It’s a strategy
A nephew once saw my copies of Carl Von Clausewitz’ work “On War” and Sun Tzu’s “Art of War” bunched with the law books in my library. Dexter Ampong, that is his name, told me that these two books are particularly among the few “must read books” in military schools like his alma mater, the Philippine Military Academy. Sun Tzu’s Art of War philosophizes the Oriental way of conducting wars and Clausewitz book puts together the Occidental frame of mind of waging warfare. While they vary in their approaches, they, in the end, do not differ much.
Dexter was actually both amused and surprised when I told him that I read Clausewitz work more times than I pored thru Sun Tzu. I kept from him though the embarrassing fact that I had difficulty understanding the German’s opus as the reason why I had to read it again and again.
A part of “On War” dwells on Strategy of Diversion. The term strategy, by the way, is often confused with tactics. They are, in fact, not the same. Tactics are the actual means used to gain an objective, while strategy is the overall campaign plan, which may involve complex operational patterns, activity, and decision-making that govern tactical execution.
Let us give substance to strategy and tactics using a new incident in Philippine politics. I refer to the confidential and intelligence fund for the Office of the Vice President. During a Senate budgetary hearing, Sara Duterte-Carpio informed the senators that she wrote a letter to President Ferdinand R. Marcos Jr., asking for some funds. This was in August 2022 barely a month after her assumption of office. The vice president revealed to the senators that her letter was favorably acted by the president in December 2022 with the transfer of more than P200 million. Accordingly, Duterte-Carpio placed P125 million as confidential funds.

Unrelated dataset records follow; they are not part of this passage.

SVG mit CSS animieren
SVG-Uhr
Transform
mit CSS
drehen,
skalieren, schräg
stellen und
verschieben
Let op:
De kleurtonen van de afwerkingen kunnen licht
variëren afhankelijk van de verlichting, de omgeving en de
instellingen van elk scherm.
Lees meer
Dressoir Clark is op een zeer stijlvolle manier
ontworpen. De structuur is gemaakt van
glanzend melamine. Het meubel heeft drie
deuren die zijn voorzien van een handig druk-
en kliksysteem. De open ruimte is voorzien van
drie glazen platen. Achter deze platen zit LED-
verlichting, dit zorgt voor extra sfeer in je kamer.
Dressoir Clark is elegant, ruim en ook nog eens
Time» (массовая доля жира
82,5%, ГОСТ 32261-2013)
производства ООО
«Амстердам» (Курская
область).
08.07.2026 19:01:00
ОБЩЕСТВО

All hell seemed to break loose. Sen. Risa Hontiveros succeeded to extract from the mouth of the vice president details of the so-called augmentation of funds. Then, former Senate president Franklin Drilon, learned in law and an acknowledged expert legislator, opined that the act of Pres Marcos Jr. of releasing the funds and the treatment of such money by Vice President Duterte-Carpio as confidential funds violated the Constitution. In citing the specific provision of our fundamental law, Drilon made it clear that Marcos and Carpio could be impeached.
I am sure that the legal minds of this administration studied carefully the pronouncement of Drilon and they must have been horrified to realize the impeachable offense done by the president and the vice president. This is where tactics came in. Some government agencies and high profile personalities came up with claims that the confidential funds were legitimate expenses. They focused on the supposed necessity of such expenditure. Even the vice president went on ad hominem in saying that those opposed the CIF are “enemies of the state.”
All of this noise is tactical. It is aimed to divert our attention from the real issue of the impeachable offense committed by the two highest leaders of our country last year in releasing supposed augmentation funds in clear violation of the constitution. Unfortunately, people have taken the tactical bait. We now are indignant to learn that the Philippine Coast Guard received only a total of P117 million in CIF for more than 10 years while we set aside for Carpio’s spending in less than two weeks P125 million. And we are led to debate whether she used the money in 9 or 11 days! We are canalized into garrulously talking about the billion peso CIF of Mayor Sara and yet forgetting that millions of our taxes were siphoned from one office against constitutional guidelines. The strategy is working! Hail BBM! Hail Sara!